» **PROBLEMS**
**1.** According to the passage on the Vehicle Code's definition of "prior offense," which date did the Supreme Court in Mock hold is the proper marker for running the clock on a prior offense?
**2.** Continue the passage on the Vehicle Code's definition of "prior offense" from its last sentence.

» **TEXT SEGMENT**
Licensee first asserts that the definition of "prior offense" in Section 3806(a) of the Vehicle Code applies to Section 3806(b)(3) such that it does not permit a finding that Licensee's Second DUI is a prior offense of his First DUI. Licensee argues that, contrary to the Department's argument, the exclusionary language in Section 3806(a) —i.e. , "except as set forth in subsection (b)"—does not exempt Section 3806(b)(3) from the definition of "prior offense" in Section 3806(a). In support of his argument, Licensee primarily relies on the Pennsylvania Supreme Court's decision in Commonwealth v. Mock , 656 Pa. 174, 219 A.3d 1155 (2019), and this Court's decision in Diveglia .

In Mock , the Supreme Court considered whether the timeline for the ten-year lookback provision under Section 3806(b)(1)(i) of the Vehicle Code begins running at the occurrence date or the conviction date of a prior offense. Mock , 219 A.3d at 1156. The appellant there argued that the occurrence date controlled, in part, because the language in Section 3806(a) of the Vehicle Code ("any conviction ") did not apply to Section 3806(b)(1)(i) because of Section 3806(a)'s exclusionary language—i.e. , "[e]xcept as set forth in subsection (b)." Id. at 1158-59. In holding that the conviction date is the proper marker for running the clock on a prior offense, the Supreme Court concluded that the exclusionary language in Section 3806(a) does not modify the essential definition of prior offense as applied to Section 3806(b). Id. at 1160-61. Rather, Section 3806(b) simply applies time limits to the broad definition of "prior offense" in Section 3806(a) —i.e. , "any conviction" becomes "a conviction" within the enumerated time constraints. Id .

» **MATERIAL PROVIDED**
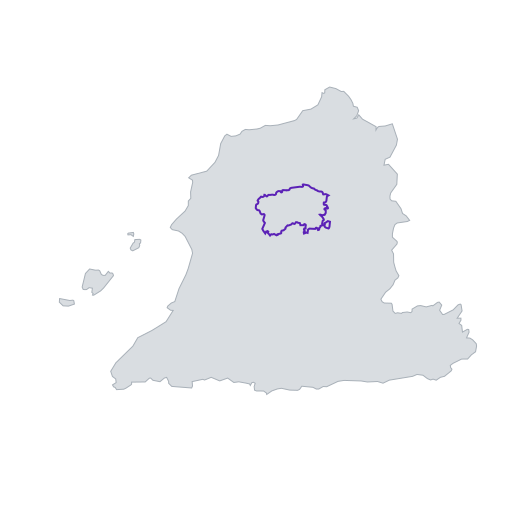 location of Ciudad Real within Spain, rotated 170°
{"feature_id": "ESP-5816", "entity_name": "Ciudad Real", "entity_type": "Autonomous Community", "adm_level": 1, "iso_a3": "ESP", "parent_name": "Spain", "parent_adm1": "", "projection": "albers", "projection_center": [-4.048, 38.963], "detail": "fine", "context": "in_parent", "style": "outline", "palette": "violet", "viewbox_px": 512, "rotation_deg": 170, "n_neighbors": 0, "source": "natural_earth", "source_scale": "10m", "svg_char_len": 7978}
<svg xmlns="http://www.w3.org/2000/svg" viewBox="0 0 512 512"><g transform="rotate(170 256 256)"><path d="M269.5,117.8L269.5,119.2L271.9,121.7L278.9,123.0L280.7,124.1L280.5,127.7L278.9,130.8L280.4,132.1L282.1,132.0L284.1,129.5L284.5,131.1L287.8,132.5L294.8,135.1L299.8,135.3L305.1,140.7L313.4,139.3L321.2,144.3L328.2,142.8L329.8,143.8L340.7,143.4L341.1,139.0L342.3,137.2L361.6,142.2L364.1,145.8L363.8,147.7L365.1,152.0L367.5,151.7L372.4,148.9L379.1,151.5L380.9,154.1L382.3,154.2L387.0,151.2L400.4,153.4L400.8,151.3L401.7,150.7L407.1,148.4L409.3,147.8L416.5,148.6L417.5,151.0L419.0,151.9L419.7,154.0L415.7,155.6L415.5,159.3L418.3,162.3L419.1,167.7L412.5,175.2L392.9,188.6L386.6,196.1L371.5,200.7L356.0,206.9L347.0,216.8L349.5,217.4L352.5,220.5L351.6,222.0L347.6,224.4L343.9,225.2L337.5,237.2L328.3,249.7L325.0,255.3L318.0,269.7L318.1,273.7L322.4,287.6L324.8,291.2L328.0,294.1L333.9,296.5L335.5,299.0L333.6,301.6L327.9,306.2L318.0,312.6L313.9,317.4L313.1,321.9L310.2,324.1L309.3,330.4L305.6,339.4L305.4,341.7L308.7,344.7L305.6,346.8L289.8,348.1L280.2,355.3L275.4,361.5L271.2,372.9L265.9,379.7L263.5,381.0L259.7,378.1L255.0,377.8L250.5,378.8L248.2,381.2L244.5,382.5L240.9,381.5L233.0,380.9L229.6,381.1L224.1,383.0L219.4,381.8L211.5,381.2L194.5,382.7L192.3,383.4L184.7,391.0L176.4,391.1L168.8,394.1L163.7,401.4L162.6,405.4L161.2,404.4L160.0,404.7L159.3,407.8L154.1,409.6L148.3,407.0L143.5,403.2L141.0,402.9L137.0,397.1L135.3,393.4L134.1,389.4L134.1,386.6L130.5,384.9L129.7,381.3L132.4,376.6L136.0,374.1L132.7,374.3L130.3,377.2L127.4,372.3L115.3,362.5L116.0,359.2L113.9,361.6L112.4,362.2L106.2,361.6L98.8,362.5L96.4,346.4L98.5,340.8L106.9,330.1L112.0,328.8L114.2,323.2L109.6,323.3L102.6,312.1L104.9,302.1L112.4,294.7L113.7,291.7L114.1,288.8L112.8,286.8L108.8,285.6L105.0,277.4L104.3,272.4L101.1,269.4L98.5,264.4L101.0,263.7L111.2,264.0L113.7,262.8L115.7,259.6L117.8,254.2L118.4,250.8L114.6,245.9L114.5,244.9L115.1,243.3L121.4,238.2L120.2,234.2L121.5,225.9L121.1,221.0L120.6,217.0L118.7,211.8L120.1,209.8L123.3,208.1L126.0,203.9L129.8,200.5L134.7,197.8L140.5,191.8L139.7,189.0L137.8,187.4L130.9,186.0L130.4,184.7L130.7,178.0L128.9,175.3L126.4,175.5L122.6,174.2L121.7,174.9L116.8,174.6L113.4,173.3L112.0,174.2L111.5,176.6L105.7,178.8L102.5,178.6L97.2,176.3L91.2,176.8L90.5,176.2L85.3,178.8L83.6,178.8L81.6,175.4L84.6,170.7L82.4,166.0L80.8,165.8L71.2,168.7L65.5,172.8L63.2,173.2L62.5,172.4L62.6,166.1L68.7,159.8L65.0,159.2L65.3,157.2L67.8,154.3L65.5,151.9L65.9,145.2L60.6,147.1L59.3,146.7L59.4,144.0L62.9,138.8L59.6,138.0L57.2,135.8L54.3,131.3L54.4,129.0L56.4,123.6L61.0,121.3L65.5,117.8L71.5,118.8L80.6,116.1L83.7,114.5L83.7,112.3L82.7,110.5L83.7,109.0L91.2,104.8L95.5,104.5L100.1,102.4L103.0,104.0L105.6,103.6L108.5,105.5L112.3,109.6L118.0,111.4L122.7,110.3L146.2,110.6L153.0,108.7L158.1,111.3L168.2,112.6L174.2,114.7L190.9,118.2L197.0,118.3L209.1,115.0L212.5,115.8L217.3,114.1L219.7,114.5L222.7,116.8L233.5,119.8L236.2,117.1L238.3,116.5L246.1,118.1L253.9,121.3L257.9,121.4L263.8,120.4L269.5,117.8ZM422.7,252.7L425.8,253.8L428.7,252.4L430.4,252.6L432.0,253.1L432.6,255.6L427.0,268.4L422.1,272.1L416.6,269.9L413.5,269.5L412.5,268.6L411.5,264.7L410.0,263.5L407.9,263.1L404.1,266.5L402.7,264.5L400.7,264.3L399.9,263.1L399.8,261.4L411.6,251.0L415.1,248.6L422.6,245.6L423.8,245.9L422.9,247.4L424.0,248.7L422.7,252.7ZM457.7,244.7L456.8,248.2L447.1,244.5L444.0,244.3L443.2,243.6L443.2,240.2L449.4,239.2L454.6,240.4L457.7,244.7ZM373.3,290.7L372.4,293.2L367.6,292.6L366.6,291.7L367.4,288.9L368.7,288.4L368.7,286.5L370.0,284.5L376.5,282.5L378.1,283.7L378.5,285.6L374.8,290.0L373.3,290.7ZM378.5,300.1L377.8,300.7L372.7,300.5L372.5,298.9L373.4,296.6L375.4,298.7L378.4,299.0L378.5,300.1Z" fill="#d9dde1" stroke="#a8b0b8" stroke-width="1"/><path d="M244.5,279.7L245.1,281.6L241.5,287.0L242.5,288.9L242.7,289.6L242.6,290.2L240.5,294.5L240.4,295.0L240.8,295.8L241.5,296.0L243.0,295.9L244.1,297.0L244.6,299.7L245.1,300.5L246.7,301.0L247.6,302.4L247.9,303.0L247.8,303.8L247.1,306.1L246.8,306.6L245.3,307.1L244.9,307.4L244.6,307.8L244.2,309.1L244.8,310.2L244.5,310.7L244.1,311.1L243.4,311.8L242.9,312.0L242.7,312.2L241.8,312.7L241.6,312.8L241.3,313.1L241.2,313.3L240.9,313.5L240.7,313.6L240.2,313.4L240.0,313.2L239.7,313.1L239.4,313.0L238.9,313.0L238.5,313.1L238.0,313.3L237.4,313.8L237.2,314.0L237.2,314.5L237.1,314.8L236.7,314.7L236.3,314.2L235.6,313.2L235.3,313.0L235.1,312.8L234.8,312.8L233.9,313.4L233.5,313.8L233.2,314.0L232.8,314.0L231.7,313.7L229.6,313.6L229.0,313.5L228.4,313.3L227.8,313.0L227.5,312.9L227.0,312.9L226.3,313.0L225.8,313.3L225.6,313.6L225.4,313.8L225.4,314.1L225.3,314.4L225.2,314.6L224.8,315.1L224.0,315.6L223.2,315.9L222.9,316.0L222.5,316.0L222.0,315.9L220.9,315.7L220.7,315.5L220.6,315.3L220.5,315.0L220.5,314.7L220.4,314.5L220.2,314.3L219.9,314.2L219.5,314.3L219.2,314.5L219.0,314.8L218.9,315.7L218.8,315.9L218.6,316.1L218.2,316.2L217.8,316.2L216.2,315.8L215.6,315.7L214.8,315.4L214.6,315.3L214.3,315.4L214.1,315.5L213.6,315.3L213.3,315.2L212.9,315.2L212.4,315.2L212.0,315.3L211.5,315.6L211.3,315.9L211.0,316.5L210.4,316.8L209.4,317.0L200.6,316.6L199.4,316.2L198.8,316.1L198.1,316.1L197.9,316.2L197.6,316.4L197.5,316.7L197.5,318.2L197.1,318.3L196.7,318.2L194.7,317.4L194.3,317.3L193.5,317.0L192.1,316.4L191.8,316.2L191.5,315.8L190.9,315.0L190.1,314.0L189.3,313.3L188.8,313.1L188.4,312.8L188.0,312.6L187.7,312.6L187.4,312.5L187.2,312.4L186.9,312.0L186.8,311.7L186.5,311.3L185.4,310.5L184.9,310.2L184.3,309.9L184.2,309.6L184.0,309.4L183.6,309.1L182.3,308.5L181.9,308.4L181.3,308.3L180.9,308.3L180.5,308.1L179.8,307.7L179.5,307.2L179.3,306.9L179.3,306.2L179.3,305.9L179.2,305.3L179.1,305.0L178.8,304.9L177.9,304.9L177.5,304.9L176.9,304.9L175.9,304.5L174.1,303.1L174.6,302.9L174.9,302.8L175.1,302.9L175.3,302.8L175.5,302.7L175.8,302.3L176.1,301.5L176.9,298.8L177.0,298.4L177.5,297.5L177.8,297.3L178.0,297.1L178.2,296.9L178.5,296.8L178.8,296.8L179.6,296.9L179.9,296.9L180.0,296.7L180.2,295.8L180.3,295.3L180.2,294.8L180.0,294.6L179.2,294.4L178.0,294.0L177.8,293.8L177.6,293.6L177.5,293.3L177.5,293.0L177.5,292.7L177.5,292.4L177.4,292.4L177.2,292.2L177.0,291.7L177.0,291.4L176.9,291.2L176.8,290.9L176.8,290.6L177.0,290.4L177.3,290.3L177.6,290.4L177.8,290.5L178.6,290.9L179.1,291.1L179.4,291.1L179.7,291.0L180.4,290.6L180.5,290.3L180.5,290.0L180.3,289.7L179.7,289.4L179.5,289.2L179.4,288.8L179.5,288.2L179.8,286.6L180.0,286.2L180.1,285.9L180.3,285.7L180.8,285.3L180.9,285.0L181.1,284.8L181.3,284.6L181.6,284.6L182.1,284.7L182.4,284.8L182.7,284.7L183.2,284.6L183.8,284.7L184.0,284.8L184.3,285.0L185.3,285.5L185.5,285.6L185.9,285.6L185.5,284.9L184.6,283.9L184.3,283.6L184.1,283.3L184.1,283.1L183.6,282.2L183.0,280.7L182.9,280.4L182.9,280.0L183.1,279.6L183.4,279.5L183.7,279.4L184.0,279.2L184.3,278.9L184.8,277.5L185.2,276.7L185.3,276.0L184.9,274.7L187.2,274.5L187.3,273.9L187.7,273.4L188.2,273.0L188.7,272.8L188.9,271.9L189.2,271.2L189.6,270.8L190.4,270.8L190.8,272.6L191.2,273.1L191.5,273.3L191.9,273.4L192.3,273.2L192.6,272.6L192.8,272.5L193.0,272.4L198.7,273.7L200.2,272.9L201.2,269.8L202.2,270.3L204.8,269.8L204.8,270.1L204.9,270.9L204.8,271.3L204.4,271.5L204.1,271.7L203.7,271.9L203.7,272.4L203.7,272.7L204.1,273.1L204.2,273.4L204.2,273.8L204.1,274.1L203.6,274.7L202.4,274.5L202.1,276.4L201.6,277.6L201.6,278.0L201.8,278.4L202.5,278.9L202.8,279.0L203.1,278.9L203.8,278.1L206.9,278.6L207.1,280.8L209.0,281.5L209.8,282.2L210.9,282.3L211.7,281.3L212.2,281.0L212.8,280.9L214.1,281.9L214.5,281.9L215.9,280.9L218.7,280.4L219.6,280.7L222.0,278.9L222.2,277.8L224.4,276.5L226.1,276.5L226.6,276.2L226.9,275.7L227.2,274.2L227.6,273.9L230.9,273.7L230.9,273.1L232.2,272.8L234.4,274.6L235.9,274.3L237.2,274.8L238.6,273.7L239.4,275.3L240.5,276.9L239.7,277.8L240.2,278.5L241.8,278.3L243.0,276.6L244.5,279.7ZM179.8,270.5L182.4,271.9L183.0,272.6L183.3,273.1L183.4,273.6L182.7,275.3L183.1,275.9L182.6,276.5L182.3,276.6L181.2,276.9L180.5,277.3L180.3,277.4L180.1,277.5L179.9,277.5L179.2,277.9L177.2,276.9L178.6,272.0L179.4,270.7L179.8,270.5Z" fill="none" stroke="#5b21b6" stroke-width="2"/></g></svg>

» **ANSWER LIST**
**1.** The conviction date.

**2.**
In Diveglia , a licensee was arrested for first and second DUI violations roughly seven months apart, but the sentencing for the second DUI violation occurred several months before sentencing on the first DUI violation. Diveglia , 220 A.3d at 1168. After receiving the conviction record for the second DUI, the Department suspended the licensee's operating privilege for eighteen months pursuant to Section 3804(e)(2)(ii) of the Vehicle Code. Id. at 1168-69. Around seven months later, when the Department received the conviction record for the licensee's first DUI, the Department concluded that the conviction for the second DUI constituted a prior offense pursuant to Section 3806 of the Vehicle Code, and the Department suspended the licensee's operating privilege for twelve months pursuant to Section 3804(e)(2)(i). Id. at 1169. On appeal to this Court, we considered whether the second DUI could be a prior offense of the first DUI simply because the licensee received the conviction for the second DUI prior to the conviction on the first DUI. Id . In holding that the second DUI was a prior offense, we emphasized that the plain language of Section 3806 considers any conviction for which judgment of sentence has been imposed to be a prior offense, regardless of the date of occurrence of the violation itself. Id. at 1171-72. We noted, however, that Section 3806(b) further requires that we consider whether the conviction falls within the enumerated time constraints. Id . Because the second DUI conviction occurred within the ten years prior to the conviction for the first DUI, it satisfied Section 3806(b)(1)(i) of the Vehicle Code, and the conviction constituted a prior offense. Id .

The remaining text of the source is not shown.